• _EXERCISE PROMPT_
I would like every record reproduced exactly, with the pictures left out.

━━━━━ EXCERPTED RECORDS ━━━━━

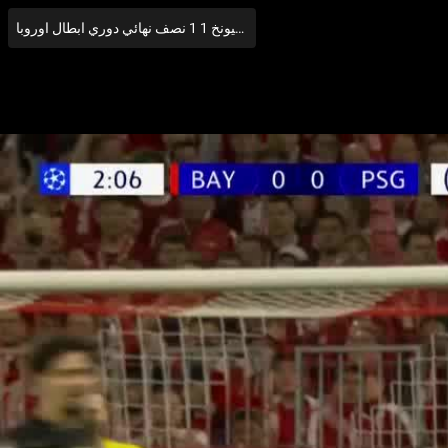
اهداف مباراة باريس سان جيرمان وبايرن ميونخ 1 1 نصف نهائي دوري ابطال اوروبا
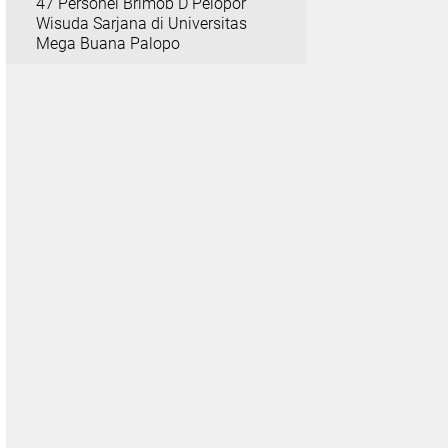
47 Personel Brimob D Pelopor
Wisuda Sarjana di Universitas
Mega Buana Palopo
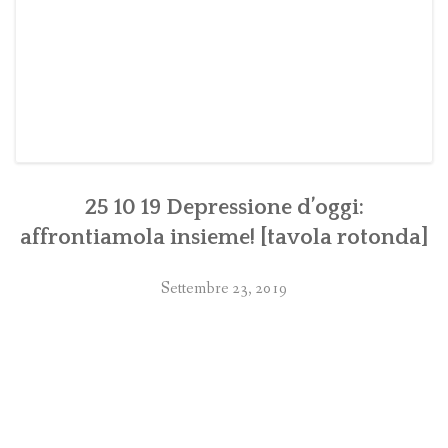
25 10 19 Depressione d’oggi:
affrontiamola insieme! [tavola rotonda]
Settembre 23, 2019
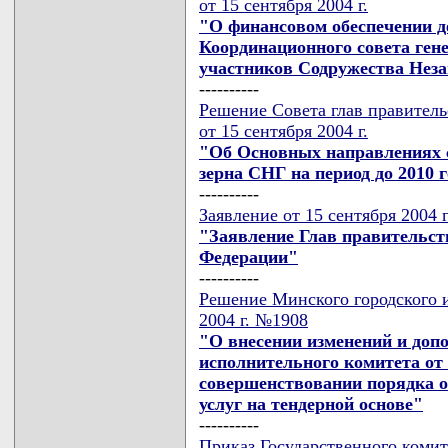
от 15 сентября 2004 г.
"О финансовом обеспечении д
Координационного совета ген
участников Содружества Неза
----------
Решение Совета глав правител
от 15 сентября 2004 г.
"Об Основных направлениях 
зерна СНГ на период до 2010 
----------
Заявление от 15 сентября 2004 г
"Заявление Глав правительст
Федерации"
----------
Решение Минского городского и
2004 г. №1908
"О внесении изменений и доп
исполнительного комитета от 2
совершенствовании порядка о
услуг на тендерной основе"
----------
Приказ Государственного коми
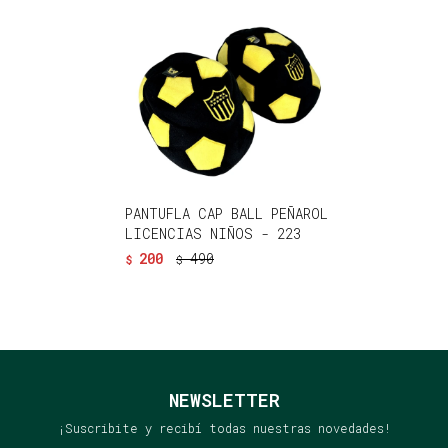
PANTUFLA CAP BALL PEÑAROL
LICENCIAS NIÑOS - 223
200
490
$
$
NEWSLETTER
¡Suscribite y recibí todas nuestras novedades!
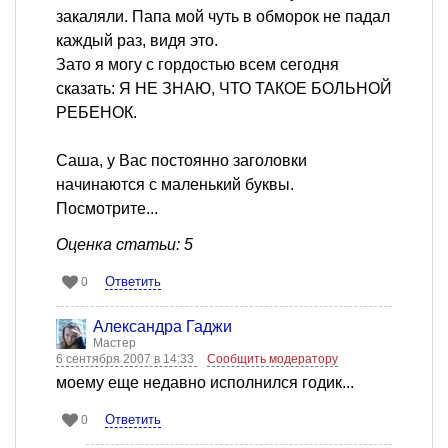
закаляли. Папа мой чуть в обморок не падал
каждый раз, видя это.
Зато я могу с гордостью всем сегодня
сказать: Я НЕ ЗНАЮ, ЧТО ТАКОЕ БОЛЬНОЙ
РЕБЕНОК.
Саша, у Вас постоянно заголовки
начинаются с маленький буквы.
Посмотрите...
Оценка статьи: 5
Ответить
0
Александра Гаджи
Мастер
6 сентября 2007 в 14:33
Сообщить модератору
моему еще недавно исполнился годик...
Ответить
0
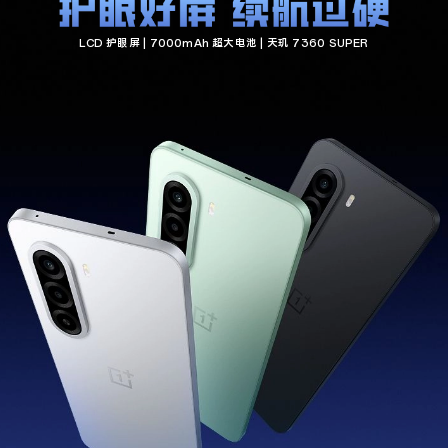
好
LCD 护眼屏 | 7000mAh 超大电池 | 天玑 7360 SUPER
屏，
续
航
过
硬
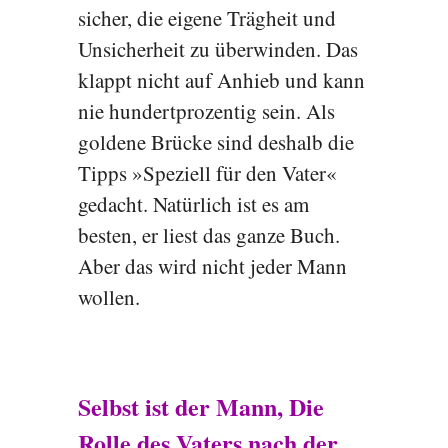
sicher, die eigene Trägheit und
Unsicherheit zu überwinden. Das
klappt nicht auf Anhieb und kann
nie hundertprozentig sein. Als
goldene Brücke sind deshalb die
Tipps »Speziell für den Vater«
gedacht. Natürlich ist es am
besten, er liest das ganze Buch.
Aber das wird nicht jeder Mann
wollen.
Selbst ist der Mann, Die
Rolle des Vaters nach der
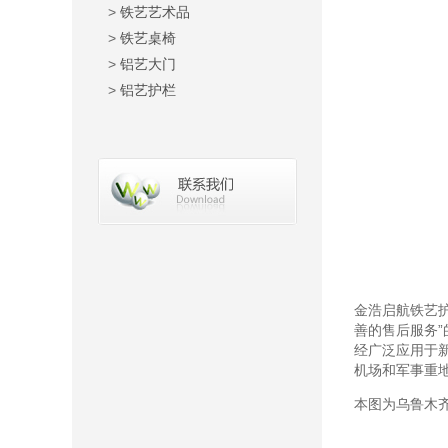
>
铁艺艺术品
>
铁艺桌椅
>
铝艺大门
>
铝艺护栏
金浩启航铁艺
善的售后服务
经广泛应用于
机场和军事重
本图为乌鲁木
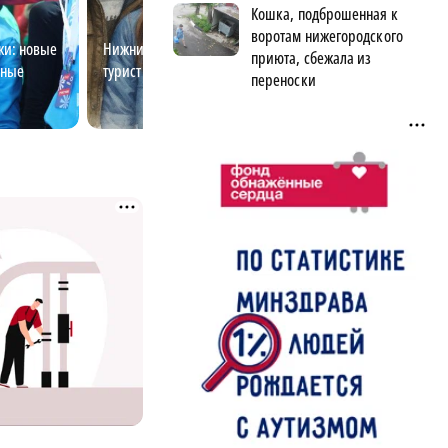
Кошка, подброшенная к
воротам нижегородского
жи: новые
Нижний для своих: проверь, не
Почему забота о
приюта, сбежала из
рные
турист ли ты?
становится норм
переноски
нижегородской 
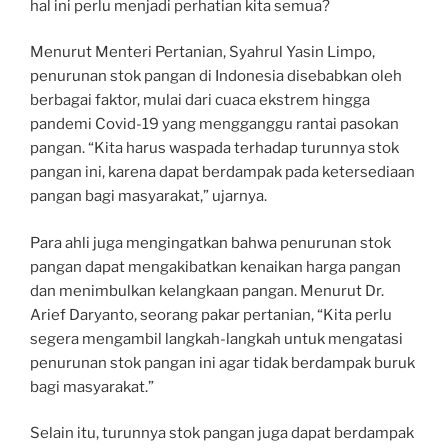
hal ini perlu menjadi perhatian kita semua?
Menurut Menteri Pertanian, Syahrul Yasin Limpo,
penurunan stok pangan di Indonesia disebabkan oleh
berbagai faktor, mulai dari cuaca ekstrem hingga
pandemi Covid-19 yang mengganggu rantai pasokan
pangan. “Kita harus waspada terhadap turunnya stok
pangan ini, karena dapat berdampak pada ketersediaan
pangan bagi masyarakat,” ujarnya.
Para ahli juga mengingatkan bahwa penurunan stok
pangan dapat mengakibatkan kenaikan harga pangan
dan menimbulkan kelangkaan pangan. Menurut Dr.
Arief Daryanto, seorang pakar pertanian, “Kita perlu
segera mengambil langkah-langkah untuk mengatasi
penurunan stok pangan ini agar tidak berdampak buruk
bagi masyarakat.”
Selain itu, turunnya stok pangan juga dapat berdampak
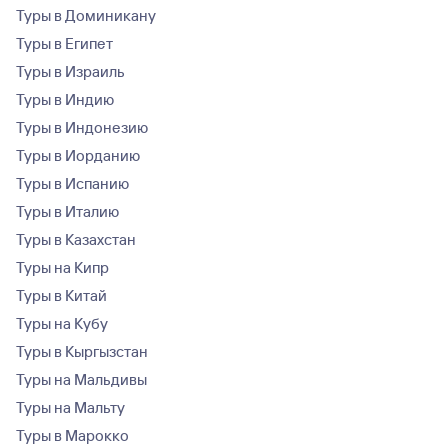
Туры в Доминикану
Туры в Египет
Туры в Израиль
Туры в Индию
Туры в Индонезию
Туры в Иорданию
Туры в Испанию
Туры в Италию
Туры в Казахстан
Туры на Кипр
Туры в Китай
Туры на Кубу
Туры в Кыргызстан
Туры на Мальдивы
Туры на Мальту
Туры в Марокко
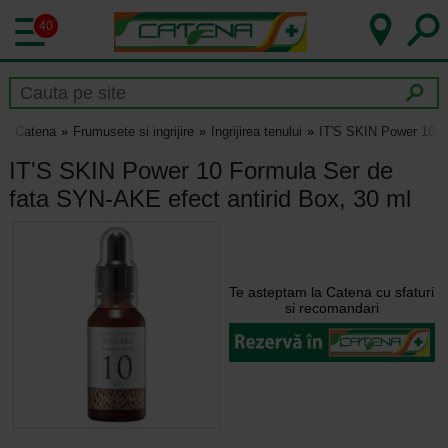
40
Catena
Frumusete si ingrijire
Ingrijirea tenului
IT'S SKIN Power 10 Fo
IT'S SKIN Power 10 Formula Ser de
fata SYN-AKE efect antirid Box, 30 ml
Te asteptam la Catena cu sfaturi
si recomandari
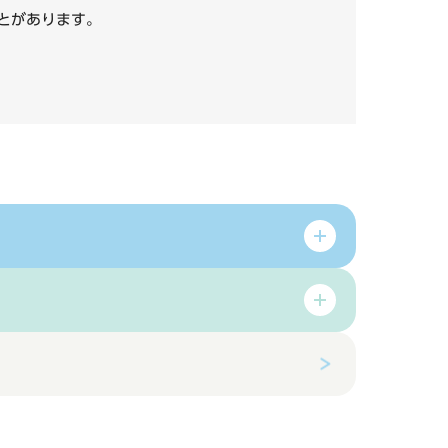
いことがあります。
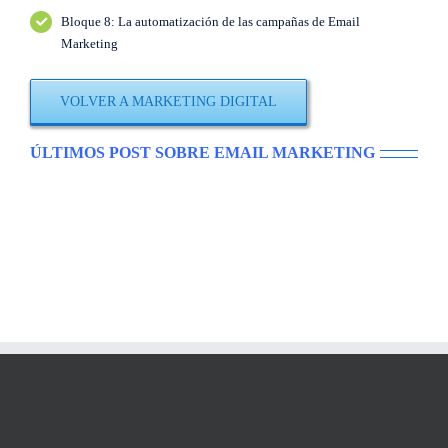
Bloque 8: La automatización de las campañas de Email
Marketing
VOLVER A MARKETING DIGITAL
ÚLTIMOS POST SOBRE EMAIL MARKETING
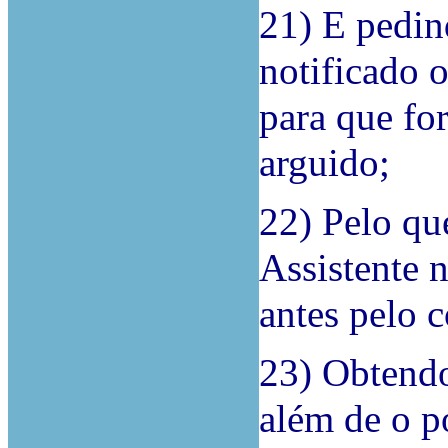
21) E pedin
notificado 
para que fo
arguido;
22) Pelo que
Assistente n
antes pelo c
23) Obtendo
além de o p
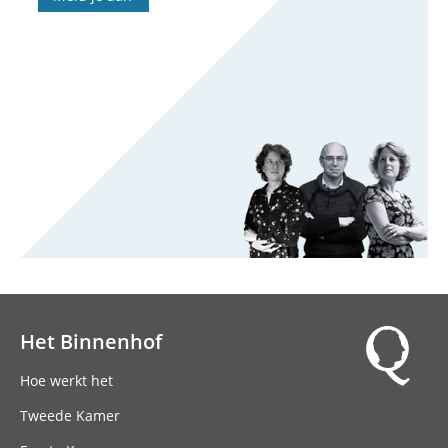
Het Binnenhof
Hoofdnavigatie
Hoe werkt het
Tweede Kamer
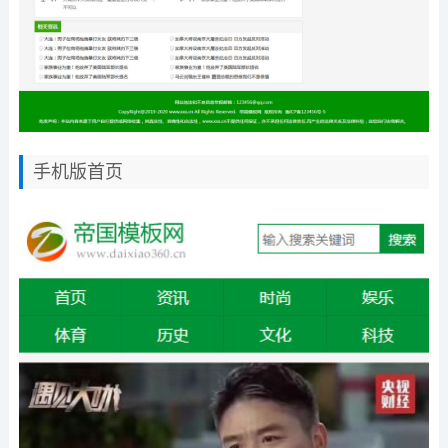
手机版首页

━━━━━

• _FINISHED EXERCISE_
اهداف مباراة باريس سان جيرمان وبايرن ميونخ 1 1 نصف نهائي دوري ابطال اوروبا
47 Personel Brimob D Pelopor
Wisuda Sarjana di Universitas
Mega Buana Palopo
25 10 19 Depressione d’oggi:
affrontiamola insieme! [tavola rotonda]
Settembre 23, 2019
от 15 сентября 2004 г.
"О финансовом обеспечении д
Координационного совета ген
участников Содружества Неза
----------
Решение Совета глав правител
от 15 сентября 2004 г.
"Об Основных направлениях 
зерна СНГ на период до 2010 
----------
Заявление от 15 сентября 2004 г
"Заявление Глав правительст
Федерации"
----------
Решение Минского городского и
2004 г. №1908
"О внесении изменений и доп
исполнительного комитета от 2
совершенствовании порядка о
услуг на тендерной основе"
----------
Приказ Государственного коми
PANTUFLA CAP BALL PEÑAROL
LICENCIAS NIÑOS - 223
200
490
$
$
NEWSLETTER
¡Suscribite y recibí todas nuestras novedades!
закаляли. Папа мой чуть в обморок не падал
каждый раз, видя это.
Зато я могу с гордостью всем сегодня
сказать: Я НЕ ЗНАЮ, ЧТО ТАКОЕ БОЛЬНОЙ
РЕБЕНОК.
Саша, у Вас постоянно заголовки
начинаются с маленький буквы.
Посмотрите...
Оценка статьи: 5
Ответить
0
Александра Гаджи
Мастер
6 сентября 2007 в 14:33
Сообщить модератору
моему еще недавно исполнился годик...
Ответить
0
好
LCD 护眼屏 | 7000mAh 超大电池 | 天玑 7360 SUPER
屏，
续
航
过
硬
sicher, die eigene Trägheit und
Unsicherheit zu überwinden. Das
klappt nicht auf Anhieb und kann
nie hundertprozentig sein. Als
goldene Brücke sind deshalb die
Tipps »Speziell für den Vater«
gedacht. Natürlich ist es am
besten, er liest das ganze Buch.
Aber das wird nicht jeder Mann
wollen.
Selbst ist der Mann, Die
Rolle des Vaters nach der
>
铁艺艺术品
>
铁艺桌椅
>
铝艺大门
>
铝艺护栏
金浩启航铁艺
善的售后服务
经广泛应用于
机场和军事重
本图为乌鲁木
Кошка, подброшенная к
воротам нижегородского
жи: новые
Нижний для своих: проверь, не
Почему забота о
приюта, сбежала из
рные
турист ли ты?
становится норм
переноски
нижегородской 
hal ini perlu menjadi perhatian kita semua?
Menurut Menteri Pertanian, Syahrul Yasin Limpo,
penurunan stok pangan di Indonesia disebabkan oleh
berbagai faktor, mulai dari cuaca ekstrem hingga
pandemi Covid-19 yang mengganggu rantai pasokan
pangan. “Kita harus waspada terhadap turunnya stok
pangan ini, karena dapat berdampak pada ketersediaan
pangan bagi masyarakat,” ujarnya.
Para ahli juga mengingatkan bahwa penurunan stok
pangan dapat mengakibatkan kenaikan harga pangan
dan menimbulkan kelangkaan pangan. Menurut Dr.
Arief Daryanto, seorang pakar pertanian, “Kita perlu
segera mengambil langkah-langkah untuk mengatasi
penurunan stok pangan ini agar tidak berdampak buruk
bagi masyarakat.”
Selain itu, turunnya stok pangan juga dapat berdampak
Туры в Доминикану
Туры в Египет
Туры в Израиль
Туры в Индию
Туры в Индонезию
Туры в Иорданию
Туры в Испанию
Туры в Италию
Туры в Казахстан
Туры на Кипр
Туры в Китай
Туры на Кубу
Туры в Кыргызстан
Туры на Мальдивы
Туры на Мальту
Туры в Марокко
40
Catena
Frumusete si ingrijire
Ingrijirea tenului
IT'S SKIN Power 10 Fo
IT'S SKIN Power 10 Formula Ser de
fata SYN-AKE efect antirid Box, 30 ml
Te asteptam la Catena cu sfaturi
si recomandari
いことがあります。
Bloque 8: La automatización de las campañas de Email
Marketing
VOLVER A MARKETING DIGITAL
ÚLTIMOS POST SOBRE EMAIL MARKETING
21) E pedin
notificado 
para que fo
arguido;
22) Pelo que
Assistente n
antes pelo c
23) Obtendo
além de o p
Het Binnenhof
Hoofdnavigatie
Hoe werkt het
Tweede Kamer
手机版首页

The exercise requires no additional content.